Though David Axelrod dissociates himself from his great-grandfather, he is proud to come from a long line of imprisoned relatives. “My children were in jail already,” he boasted; two of his sons were arrested for protesting the dismantling of Jewish settlements in Gaza in 2005. He sets examples for his children in other ways, too: when his son thought he wasn’t capable of university studies, the older Axelrod began studying engineering at the nearby Ariel University Center of Samaria in addition to his day job as a welder. His mother admires her son’s devotion to his children, a trait she is told Trotsky lacked.

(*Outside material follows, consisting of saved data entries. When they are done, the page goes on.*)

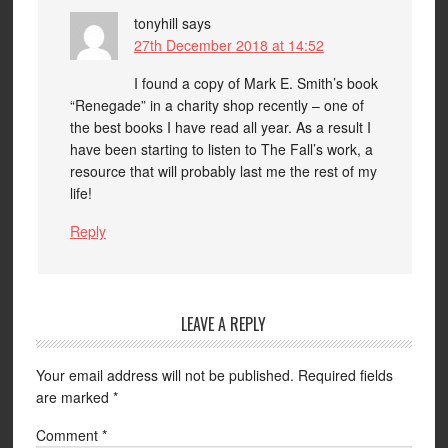
tonyhill
says
27th December 2018 at 14:52
I found a copy of Mark E. Smith’s book
“Renegade” in a charity shop recently – one of
the best books I have read all year. As a result I
have been starting to listen to The Fall’s work, a
resource that will probably last me the rest of my
life!
Reply
LEAVE A REPLY
Your email address will not be published.
Required fields
are marked
*
Comment
*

And though David Axelrod denies it, he and his great-grandfather share other similarities. Like Trotksy, he is a nonconformist who rejects the ruling authority—he hasn’t voted for the Knesset since Kahane died and broods about what would make a perfect society. “Democracy is screwed up,” Axelrod concluded after participating in a discursive discussion on the topic. “Torah is the king.”
Axelrod’s thoughts, like Trotsky’s, are directed toward economic wrongs, and he has distributed his writings in pamphlets and on the Internet. His mini-manifesto “Wars of the Torah” rails against rabbis who make a financial profit from teaching Torah.
Similarly, Avinadav Begin, despite his efforts at isolating his book from his familial ties, has been praised for his similarity to his grandfather and father. Military general Moshe Dayan’s widow, Ruth, herself politically opposite from her hawkish late husband, told the Israeli daily Haaretz earlier this year that she is “entranced” by Avinadav Begin’s book.
“He is very Begin-y, exactly like his father and grandfather. He believes in something,” Dayan said.